Three Week Fescue Seed (Festuca microstachys)
A slender, fast-growing annual grass for quick soil cover.
Almost true to its name, three week fescue can grow from seed to maturity very quickly! Germinating in late winter or spring, this annual native grass produces single stems, and sometimes sparsely branching clumps, and goes to seed (completing its entire lifecycle) before the peak of summer.
This rapid growth makes three week fescue a highly useful species under conditions where rapid soil cover is needed. For example, planted into bare ground around slower-growing perennials, three week fescue can stabilize soil and reduce spaces for weeds to establish. It can also serve as a quick, and short-lived living mulch ground cover on sites where follow-up permanent native plant establishment is planned later on.
Widespread across the West Coast and Inland West (from Western Canada southward to Mexico), three week fescue tops out at around 2-feet tall, with graceful purple-ish seed heads. Despite the short lifespan, this grass leaves behind little biomass after it dies, with the foliage quickly decomposing and reducing wildfire potential and rank thatch build-up.
Tolerant of a wide range of soil conditions, three week fescue naturally occurs in sandy and serpentine soils, as well as seasonally flooded ground, but is tolerant of a wide range of conditions.

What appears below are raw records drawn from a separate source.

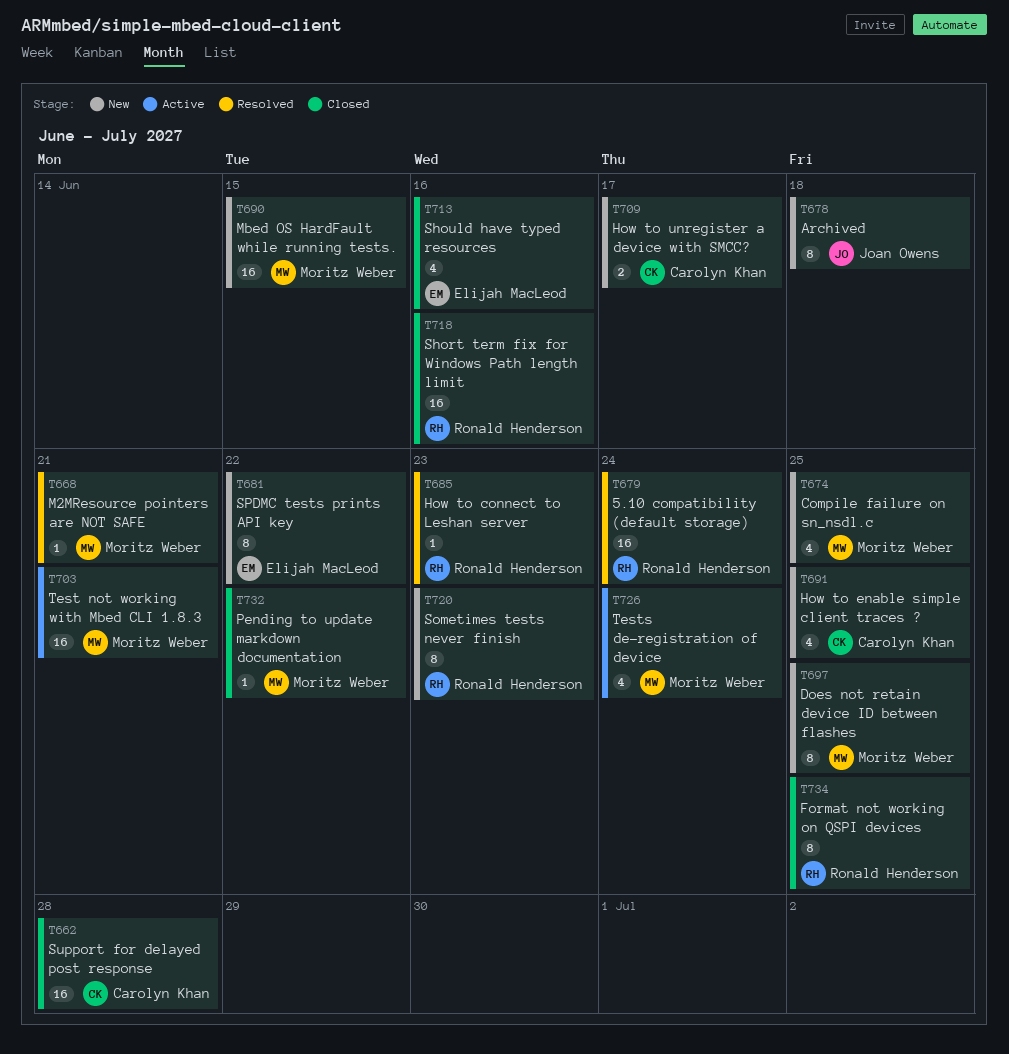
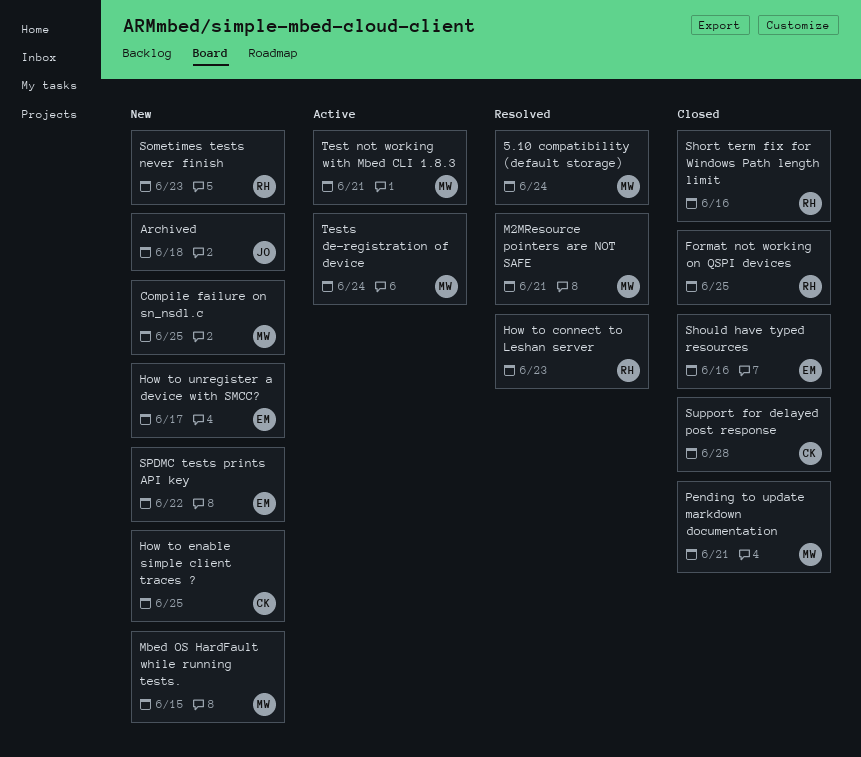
5.10 compatibility (default storage), owner: Ronald Henderson -> Moritz Weber
Does not retain device ID between flashes: present -> none
How to unregister a device with SMCC?, owner: Carolyn Khan -> Elijah MacLeod
Pending to update markdown documentation, due: Jun 22 -> Jun 21

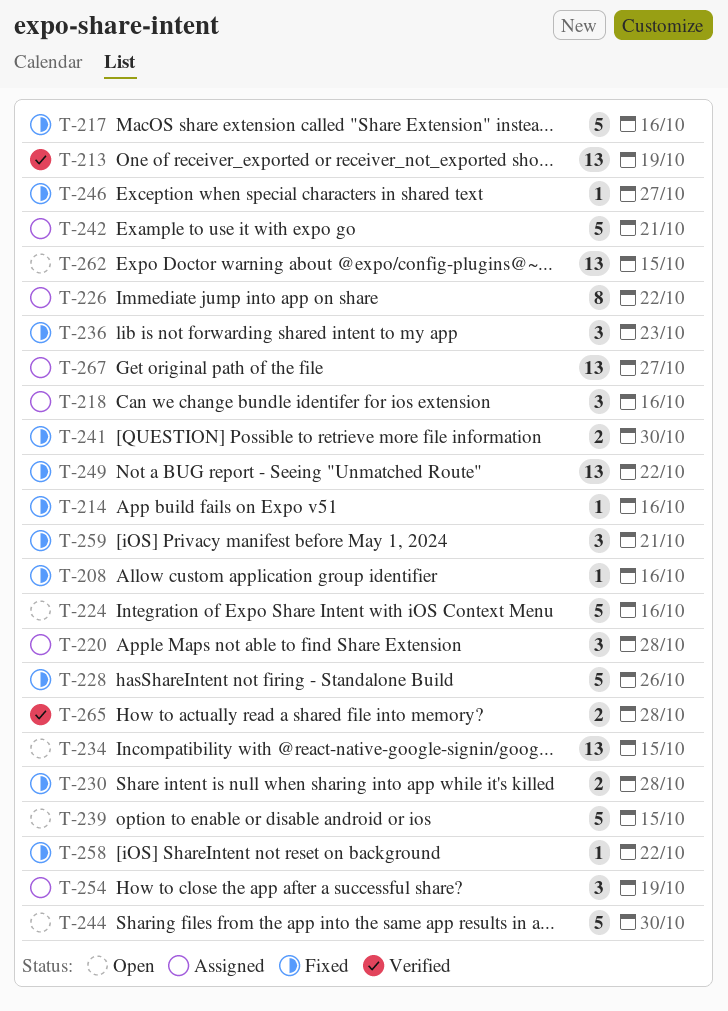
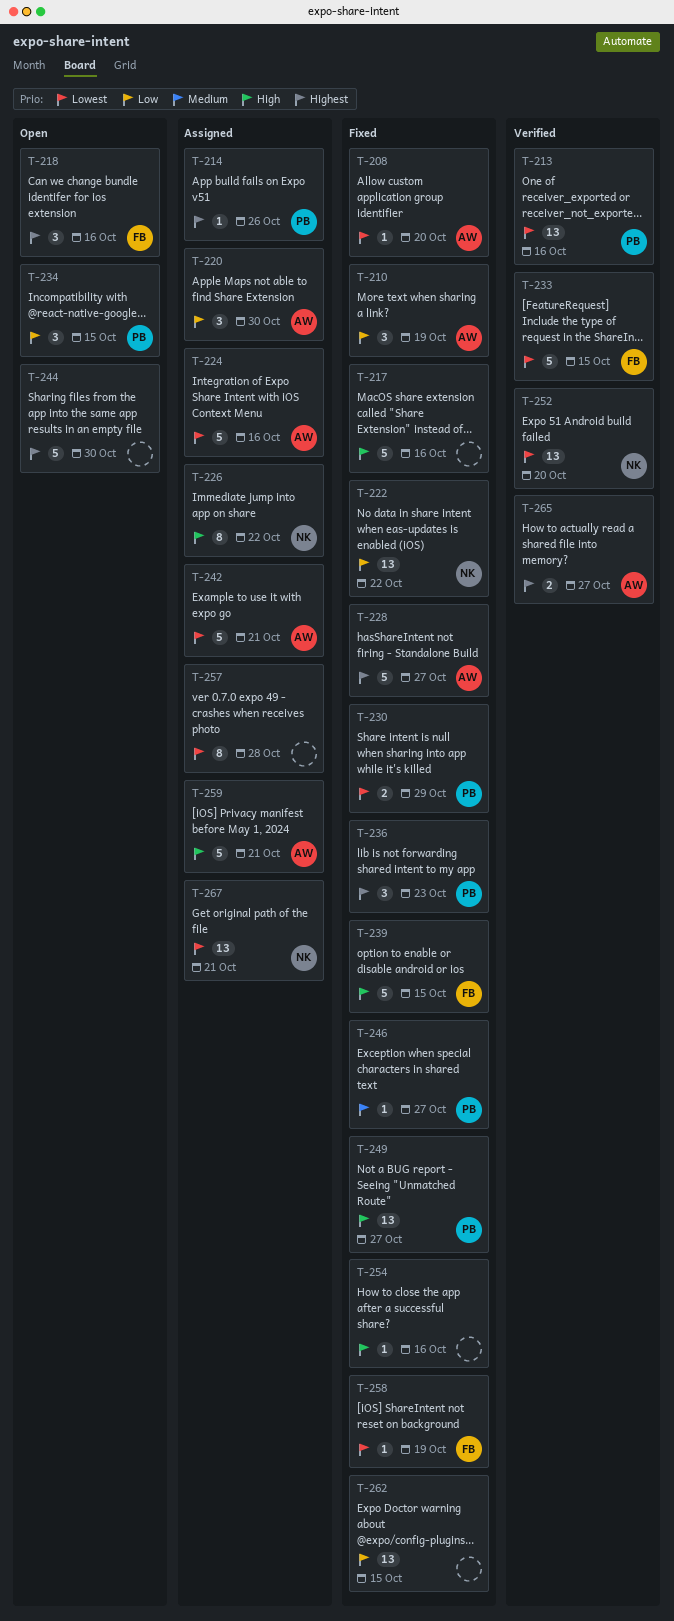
T-208, due: Oct 16 -> Oct 20
T-210: none -> present
T-213, due: Oct 19 -> Oct 16
T-214, status: Fixed -> Assigned
T-214, due: Oct 16 -> Oct 26
T-218, status: Assigned -> Open
T-220, due: Oct 28 -> Oct 30
T-222: none -> present
T-224, status: Open -> Assigned
T-228, due: Oct 26 -> Oct 27
T-230, due: Oct 28 -> Oct 29
T-233: none -> present
T-234, estimate: 13 -> 3
T-239, status: Open -> Fixed
T-241: present -> none
T-249, due: Oct 22 -> Oct 27
T-252: none -> present
T-254, status: Assigned -> Fixed
T-254, estimate: 3 -> 1
T-254, due: Oct 19 -> Oct 16
T-257: none -> present
T-258, due: Oct 22 -> Oct 19
T-259, status: Fixed -> Assigned
T-259, estimate: 3 -> 5
T-262, status: Open -> Fixed
T-265, due: Oct 28 -> Oct 27
T-267, due: Oct 27 -> Oct 21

Like various other native fescues, this grass is a likely host plant for quite a few caterpillars of various moths and butterflies, including the common ringlet (Coenonympha tullia), the sandhill skipper (Polites sabuleti), the Sonora skipper (Polites sonora), the Mardon skipper (Polites mardon), the sierra skipper (Hesperia miriamae), Lindsey’s skipper (Hesperia lindseyi), and the Nevada skipper (Hesperia nevada).
Packet Size: Approximately 1000 seeds (10 grams).